Thessaloniki is some way from the mass tourist attractions of Greece, and in consequence people seemed delighted, even surprised, that we had made the effort to visit. In the countryside outside the city people stopped and insisted on giving us lifts. The curator of the Aristotle school called us a taxi and ensured that we were given a private tour of a Macedonian tomb on our way to the station. On the bus to the airport on our day of departure we were even given presents by our fellow passengers, who included a retired teacher of French from the university.

‘Thesalonika’ is about home and exile, about how what binds us together as Europeans and as people is more important than what separates us, and two years ago I had the privilege of singing the song with a French choir in a Welsh chapel.

While in Greece we also visited Volos without realising that it was Zoe’s new home. I would have liked to to meet her and play her her song.
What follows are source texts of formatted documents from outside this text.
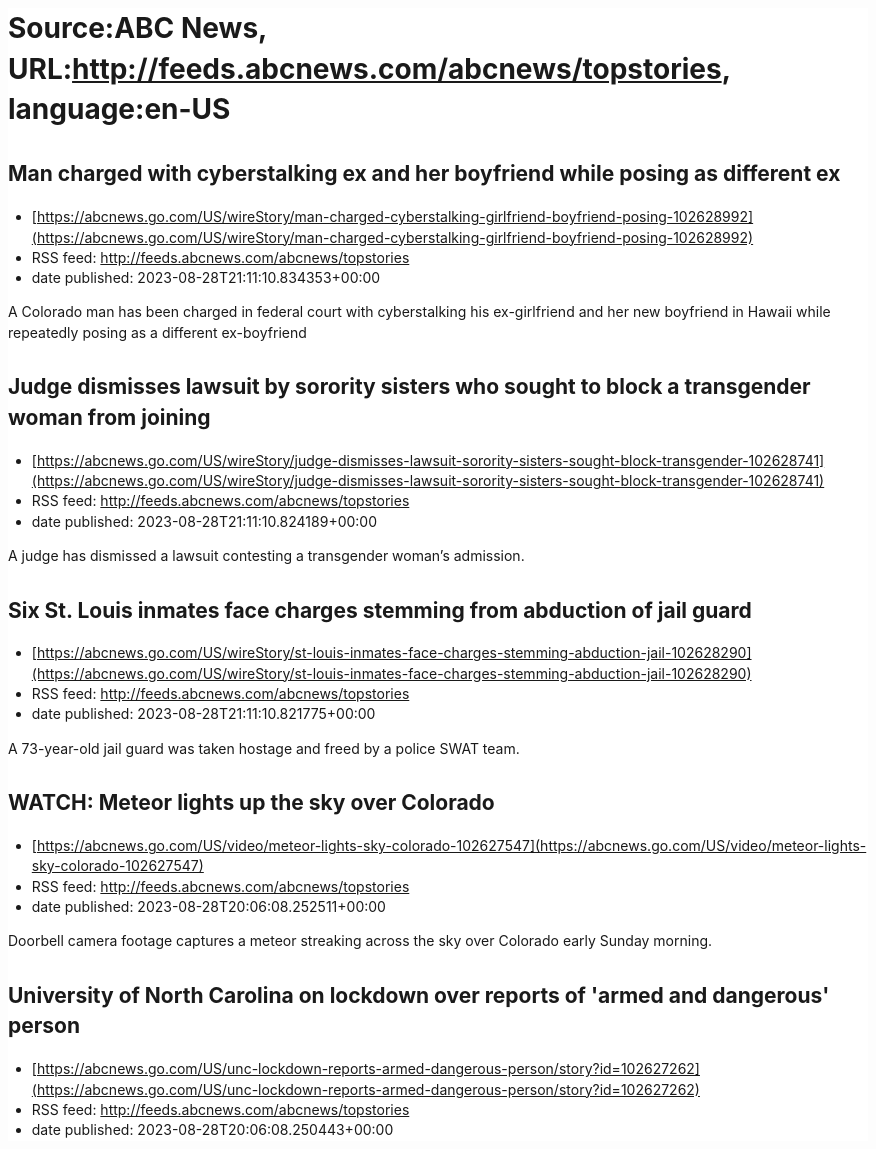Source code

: # Source:ABC News, URL:http://feeds.abcnews.com/abcnews/topstories, language:en-US

## Man charged with cyberstalking ex and her boyfriend while posing as different ex
 - [https://abcnews.go.com/US/wireStory/man-charged-cyberstalking-girlfriend-boyfriend-posing-102628992](https://abcnews.go.com/US/wireStory/man-charged-cyberstalking-girlfriend-boyfriend-posing-102628992)
 - RSS feed: http://feeds.abcnews.com/abcnews/topstories
 - date published: 2023-08-28T21:11:10.834353+00:00

A Colorado man has been charged in federal court with cyberstalking his ex-girlfriend and her new boyfriend in Hawaii while repeatedly posing as a different ex-boyfriend

## Judge dismisses lawsuit by sorority sisters who sought to block a transgender woman from joining
 - [https://abcnews.go.com/US/wireStory/judge-dismisses-lawsuit-sorority-sisters-sought-block-transgender-102628741](https://abcnews.go.com/US/wireStory/judge-dismisses-lawsuit-sorority-sisters-sought-block-transgender-102628741)
 - RSS feed: http://feeds.abcnews.com/abcnews/topstories
 - date published: 2023-08-28T21:11:10.824189+00:00

A judge has dismissed a lawsuit contesting a transgender woman&rsquo;s admission.

## Six St. Louis inmates face charges stemming from abduction of jail guard
 - [https://abcnews.go.com/US/wireStory/st-louis-inmates-face-charges-stemming-abduction-jail-102628290](https://abcnews.go.com/US/wireStory/st-louis-inmates-face-charges-stemming-abduction-jail-102628290)
 - RSS feed: http://feeds.abcnews.com/abcnews/topstories
 - date published: 2023-08-28T21:11:10.821775+00:00

A 73-year-old jail guard was taken hostage and freed by a police SWAT team.

## WATCH:  Meteor lights up the sky over Colorado
 - [https://abcnews.go.com/US/video/meteor-lights-sky-colorado-102627547](https://abcnews.go.com/US/video/meteor-lights-sky-colorado-102627547)
 - RSS feed: http://feeds.abcnews.com/abcnews/topstories
 - date published: 2023-08-28T20:06:08.252511+00:00

Doorbell camera footage captures a meteor streaking across the sky over Colorado early Sunday morning.

## University of North Carolina on lockdown over reports of 'armed and dangerous' person
 - [https://abcnews.go.com/US/unc-lockdown-reports-armed-dangerous-person/story?id=102627262](https://abcnews.go.com/US/unc-lockdown-reports-armed-dangerous-person/story?id=102627262)
 - RSS feed: http://feeds.abcnews.com/abcnews/topstories
 - date published: 2023-08-28T20:06:08.250443+00:00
Above all, I would have liked her to know that her story had touched a chord with people across the continent.

Where can I go?
Where can I call home?
Oh, my Thesalonika
Where are you now?

If anyone reading this blog can share it with her or her family, please do – and thankyou, Zoe, for the inspiration.

I played the song some time ago at Cambridge Folk Club with Tara Westover, and there is a video of it here:

The exchange and the civil war is captured memorably in Theo Angelopoulis’s film The weeping meadow.

A 2010 Europa project Thessaloniki and the European memory explored the memory of the population exchange and the holocaust in Thessaloniki, and you can download their short and highly readable report. The authors are historians Sheer Ganor, Constanze Kolbe, Ozgur Yildrim and Sára Zorándy.

Finally, Victoria Hislop’s novel The thread is set in the city from 1923.